Today's laptops have been segmented and compartmentalized
into two or three distinct categories. The largest notebooks typically weight
7+ pounds and come with huge 15" screens, multiple media drives and
insanely hot and power hungry Pentium processors. Depending on what you
get, a laptop of this class will typically work for three or
so hours on battery power alone, all the while barbecuing your legs with its' heat.
Should you be carrying around the computer for a long time you will know full
well that 7lbs eventually feels a lot heavier.
The full-size notebook may be powerful and well equipped for the occasional business
trip, but if you are lugging around 8 pounds of computer gear with you
everyday, you're either going to need a really good bag like the Waterfield
, or intelligently decide its
time to shed some of that weight for the bare essentials.
Now just to be clear,
I'm not about to tell you that full-size notebooks don't have a very useful place in the
world of computing - that would just be insane. Notebooks and subnotebooks exist in
harmony and each class is designed with specific uses in mind. Full-sized notebooks, while portable,
are best used at a desk. Subnotebooks are best for situations where the user
is always moving around, away from both desk and power plug.
Take for example our little silvery NEC UltraLite.
Since it only weighs about 3lbs, and measures a scant 10.4" x 8.3" it is easily
held in one hand while the other is free to type. A full-size notebook
may have a 15" screen, but with its size and weight is damn near difficult
to hold in one hand and type on without being dropped to the floor.
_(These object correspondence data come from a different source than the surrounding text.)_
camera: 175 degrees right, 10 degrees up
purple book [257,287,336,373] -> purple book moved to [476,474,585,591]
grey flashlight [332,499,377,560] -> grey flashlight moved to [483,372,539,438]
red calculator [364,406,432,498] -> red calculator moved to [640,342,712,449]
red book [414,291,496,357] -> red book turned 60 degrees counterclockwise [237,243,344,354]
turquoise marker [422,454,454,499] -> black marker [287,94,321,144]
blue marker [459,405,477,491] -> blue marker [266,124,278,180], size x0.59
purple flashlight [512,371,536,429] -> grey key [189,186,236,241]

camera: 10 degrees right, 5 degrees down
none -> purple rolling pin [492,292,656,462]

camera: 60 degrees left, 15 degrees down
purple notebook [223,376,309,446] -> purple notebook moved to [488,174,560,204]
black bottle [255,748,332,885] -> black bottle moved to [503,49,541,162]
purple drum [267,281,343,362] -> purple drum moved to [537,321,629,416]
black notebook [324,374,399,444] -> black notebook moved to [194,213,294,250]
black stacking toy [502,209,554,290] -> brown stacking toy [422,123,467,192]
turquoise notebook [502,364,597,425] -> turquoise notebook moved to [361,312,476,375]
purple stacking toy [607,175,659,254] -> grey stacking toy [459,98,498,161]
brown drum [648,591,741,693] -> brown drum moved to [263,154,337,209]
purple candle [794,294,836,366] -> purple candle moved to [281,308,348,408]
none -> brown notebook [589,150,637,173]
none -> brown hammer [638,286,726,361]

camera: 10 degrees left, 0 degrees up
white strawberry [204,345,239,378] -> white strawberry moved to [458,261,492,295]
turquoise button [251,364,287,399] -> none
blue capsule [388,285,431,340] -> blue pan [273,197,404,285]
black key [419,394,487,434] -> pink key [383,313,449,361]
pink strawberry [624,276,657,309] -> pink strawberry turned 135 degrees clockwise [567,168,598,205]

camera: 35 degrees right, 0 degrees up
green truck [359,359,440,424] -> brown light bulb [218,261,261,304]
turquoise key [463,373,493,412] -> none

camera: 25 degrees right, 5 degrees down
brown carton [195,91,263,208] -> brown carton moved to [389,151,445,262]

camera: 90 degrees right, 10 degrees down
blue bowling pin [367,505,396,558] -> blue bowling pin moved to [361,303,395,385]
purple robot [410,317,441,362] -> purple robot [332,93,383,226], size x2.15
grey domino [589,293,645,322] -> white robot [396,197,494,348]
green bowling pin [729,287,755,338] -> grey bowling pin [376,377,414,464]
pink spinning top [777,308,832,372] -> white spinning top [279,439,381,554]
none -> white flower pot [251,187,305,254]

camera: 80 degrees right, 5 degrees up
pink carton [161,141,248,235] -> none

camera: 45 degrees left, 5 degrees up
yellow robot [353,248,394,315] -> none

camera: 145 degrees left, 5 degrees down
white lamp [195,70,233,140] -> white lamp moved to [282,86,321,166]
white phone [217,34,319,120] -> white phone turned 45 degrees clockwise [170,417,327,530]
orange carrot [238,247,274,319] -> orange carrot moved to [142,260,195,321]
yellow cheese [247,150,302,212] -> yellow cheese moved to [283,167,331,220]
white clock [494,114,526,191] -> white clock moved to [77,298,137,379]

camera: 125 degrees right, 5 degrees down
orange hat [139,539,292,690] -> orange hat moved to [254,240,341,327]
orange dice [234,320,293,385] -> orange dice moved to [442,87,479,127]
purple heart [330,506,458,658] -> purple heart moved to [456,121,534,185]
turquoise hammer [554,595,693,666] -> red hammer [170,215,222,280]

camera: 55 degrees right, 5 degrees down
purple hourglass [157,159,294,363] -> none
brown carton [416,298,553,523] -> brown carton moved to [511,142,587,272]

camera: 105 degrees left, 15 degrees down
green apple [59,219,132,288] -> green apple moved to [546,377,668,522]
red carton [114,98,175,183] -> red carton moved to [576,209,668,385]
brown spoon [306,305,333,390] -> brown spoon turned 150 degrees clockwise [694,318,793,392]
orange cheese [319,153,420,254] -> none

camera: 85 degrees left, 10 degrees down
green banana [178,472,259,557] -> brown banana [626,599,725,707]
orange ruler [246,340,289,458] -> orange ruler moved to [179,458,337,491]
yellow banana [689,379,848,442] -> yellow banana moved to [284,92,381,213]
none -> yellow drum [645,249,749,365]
Feel free to test this theory with your own notebook if you like.
Of course the pundits to the emerging
class of sub-notebooks will all bring up the driveless point, and in a way they
are right - a driveless notebook is not that useful when you're far from the
network and need to move some data to or form the hard drive. Lacking a floppy
or a CDROM the notebook looses a lot of its real world usefulness.
However what those legacy folk are missing is the real question.
That question being how often do transfer data to a floppy, or load up a
CD-ROM? More likely than not, if you're in the field you'll find yourself
working madly away on the keyboard with little need for the disc drives. [The
emphasis in that sentence is on WORKING , not watching DVD's,
or reinstalling Office XP on that 20 hour flight to Taipei.]
And therein lies the beauty of the sub-notebook formfactor. In its most essential configuration the notebook is
trimmed down to just a display, a keyboard, a hard drive, and a
few vital data ports. The end result is incredibly compact, lightweight, highly portable
and expandable. When drives are needed they can be added by simply connecting a
USB cable. When they aren't, you needn't lug around the extra weight.
Japanese consumers have flocked to the subnotebook formfactor,
and as a result there are many different notebooks available on the market
there. North American users are really only now starting to see the added versatility
and benefits of the subnotebook. Now this isn't to say that full-sized
notebooks are going the way of the dodo, as that is hardly true,
rather it is more akin to choosing the right tool for the
right job. And in that same sense, the Crusoe processor is inherently the better
processor for this formfactor. Its' light power requirements and low thermal outputs are optimal
for subnotebooks where the key features are lightweight and longer battery life.